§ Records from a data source

::::::::

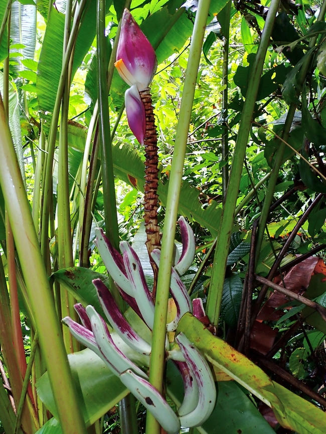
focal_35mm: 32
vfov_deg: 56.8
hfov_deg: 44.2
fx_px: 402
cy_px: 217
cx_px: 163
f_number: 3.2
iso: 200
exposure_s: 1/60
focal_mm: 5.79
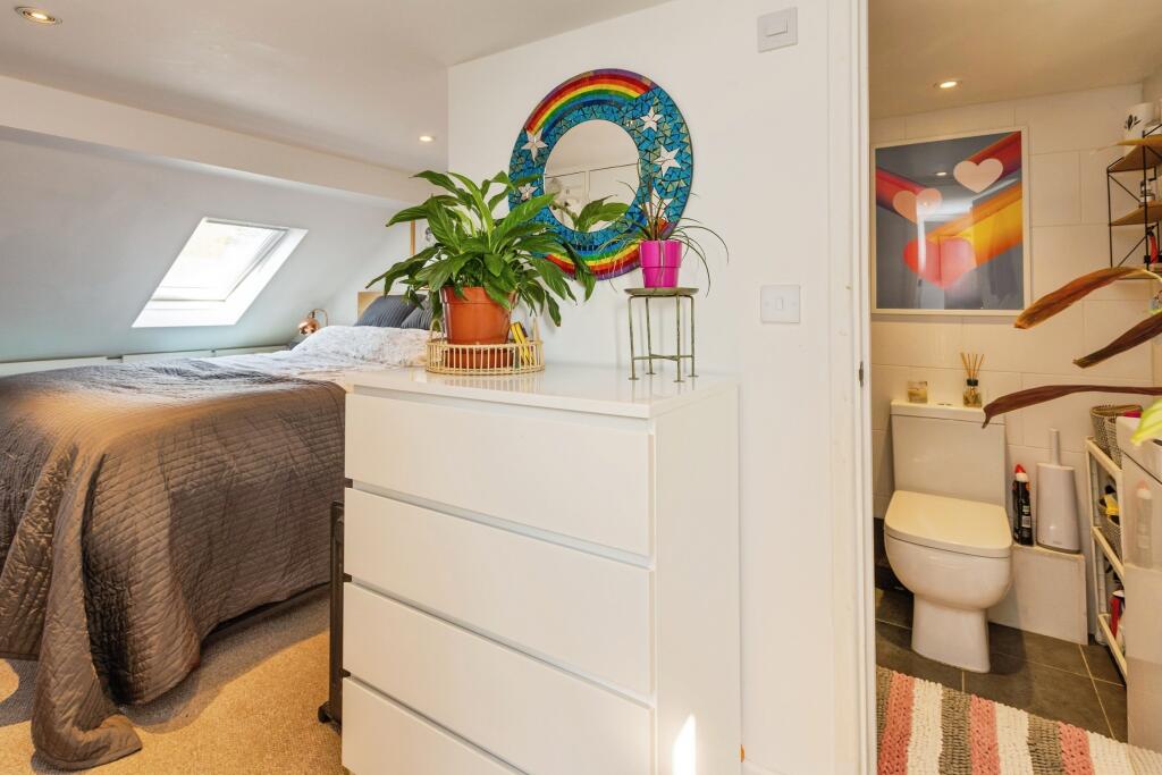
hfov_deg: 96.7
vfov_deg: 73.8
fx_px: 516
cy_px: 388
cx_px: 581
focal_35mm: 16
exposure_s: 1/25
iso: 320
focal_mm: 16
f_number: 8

::::::::

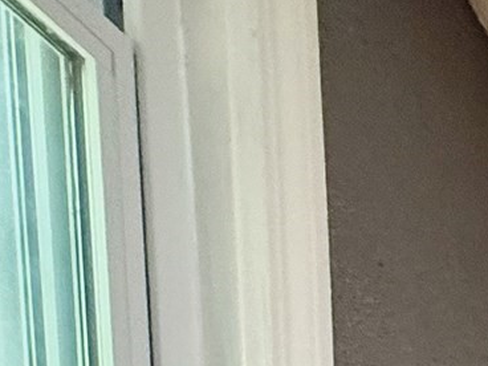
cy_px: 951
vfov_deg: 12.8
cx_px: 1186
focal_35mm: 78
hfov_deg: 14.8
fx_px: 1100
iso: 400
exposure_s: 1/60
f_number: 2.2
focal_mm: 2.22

::::::::

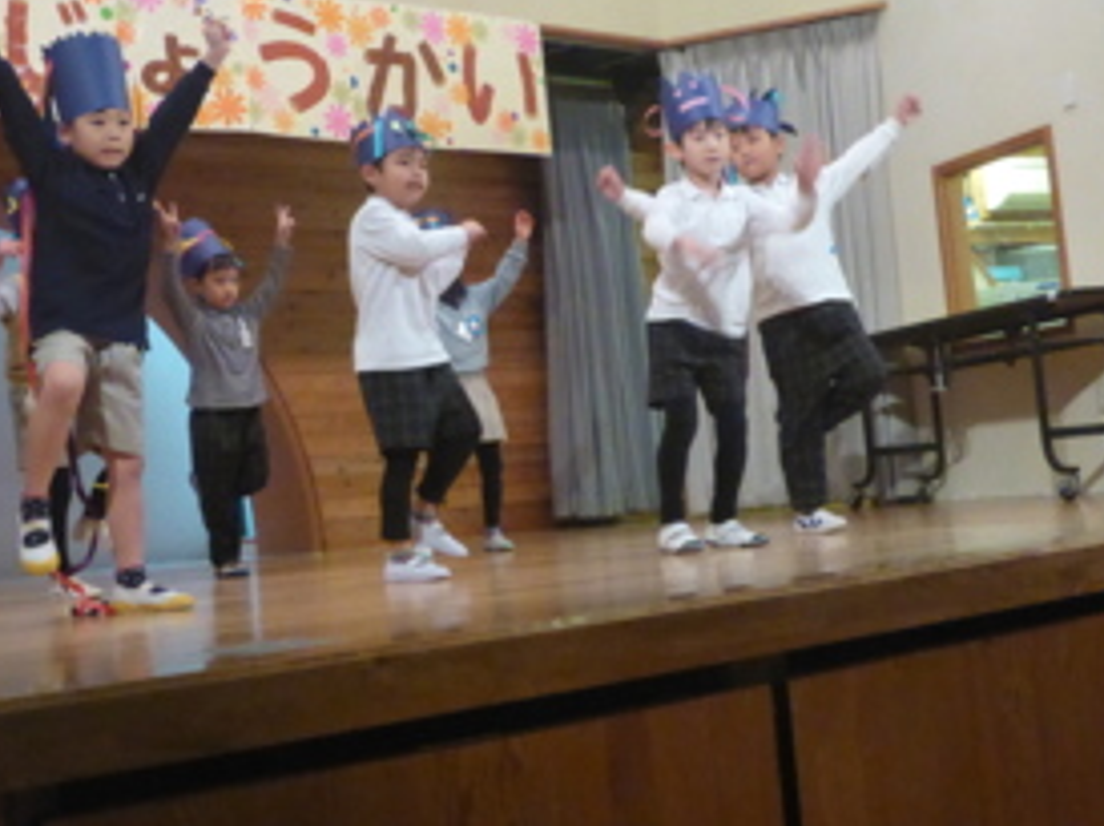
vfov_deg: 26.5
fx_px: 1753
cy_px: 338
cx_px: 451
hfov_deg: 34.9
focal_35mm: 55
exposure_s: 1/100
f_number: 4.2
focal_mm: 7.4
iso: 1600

::::::::

§ ACTIVITY
Look above for the line with "f_number: 3.2" and the line with "f_number: 8", then restate exactly those two lines and all lines between them, with no pictures.

§ ANSWER FOR THIS EXERCISE
f_number: 3.2
iso: 200
exposure_s: 1/60
focal_mm: 5.79
hfov_deg: 96.7
vfov_deg: 73.8
fx_px: 516
cy_px: 388
cx_px: 581
focal_35mm: 16
exposure_s: 1/25
iso: 320
focal_mm: 16
f_number: 8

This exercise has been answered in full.